Apart from the payment demands, private broadcasters are finding that their applications for new or renewed broadcasting licenses are being held up because the commission has effectively ground to a halt because of the new legislation.



“I’ve studied this law, and nowhere can I find instructions for the licensing commission to stop work, especially for such a lengthy period,” said Kast.



Orif Azimov, a lawyer with the National Association of Independent Media of Tajikistan, NANSMIT, a different group from Kast’s association, says, “According to the law, licenses should be issued within one month, but none has been issued to anyone for a long time.”



Some industry insiders fear that license applications will not be dealt with until the November election is out of the way.



The licensing commission failed to respond to IWPR’s request for information on current policy.



In September, Miklos Haraszti, the OSCE’s representative on media freedom, wrote to the Tajik foreign ministry expressing concern at the failure to grant licenses to broadcaster.



Haraszti also highlighted the problems facing Tajikistan’s independent newspapers, most of which have been closed down.

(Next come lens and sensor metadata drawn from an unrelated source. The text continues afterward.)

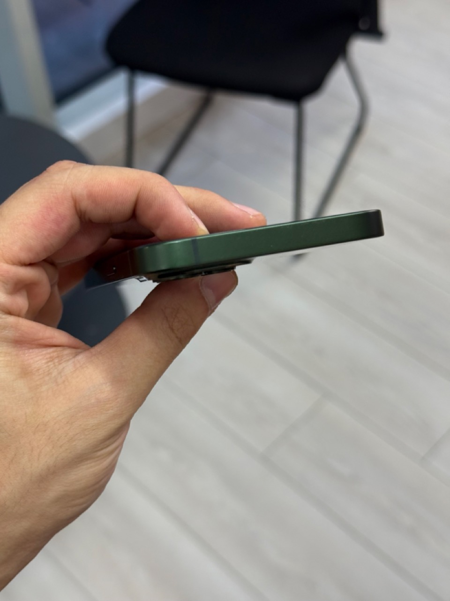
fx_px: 832
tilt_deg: -48.0
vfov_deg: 39.7
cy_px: 300
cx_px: 225
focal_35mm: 48
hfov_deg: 30.3
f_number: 1.78
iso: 125
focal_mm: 6.76
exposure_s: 1/103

The Nerui Sukhan paper was ordered to stop publishing in January 2005, ostensibly for a technical breach of the law. Concern that the closure, just weeks before the election, was due to official anger at critical reporting of the government, were heightened when chief editor Mukhtor Bokizoda was convicted because his printing house was found to have stolen electricity from the state. His deputy Vahob Odinaev and reporter Nuriddin Aminov were both jailed on libel charges – a criminal offence in Tajikistan – after publishing allegations of corruption at the Tajik State University.



Another independent, Ruzi Nav, once noted for its fearless reporting on high-level corruption, has not come out for over a year. There has been no formal ruling that it should close, but no printing house in the country will touch it, and a short-lived attempt to print it in neighbouring Kyrgyzstan foundered in November 2004 when the entire print-run was confiscated at Dushanbe airport.



“The present situation cannot be coincidental,” said political analyst and journalist Marat Mamadshoev. “There’s undoubtedly major pressure being exerted on the media at the moment. It is outrageous and incomprehensible.”



NANSMIT chairman Nuriddin Karshiboev says that the increased frequency with which lawsuits are being brought against journalists working on independent papers does not in itself prove that the authorities are stepping up the pressure ahead of the presidential election. However, he added, “The authorities always seek to control the media before important political events.”



While independent print and broadcast media face crippling legal and financial challenges, their counterparts in the state-run sector are getting a boost.



According to the chairman of the State Committee for Television and Radio, Asadullo Rahmonov, state TV and radio got one million dollars in government money to upgrade their technology last year. This year, they will get a 25 per cent increase in funding.

The authorities have also started up a new TV channel called Safina and taken over a private station, Poitakht.



Officially, the Tajik government continues to pledge its support to the principle of media freedom. However, that commitment is tempered by political considerations.



As the deputy head of the State Committee for Television and Radio, Abdurahmon Abdumanonov told the Asia Plus newspaper recently, “We are far from indifferent to the content of our country’s information space, and we don’t it to be filled with foreign material and voices.”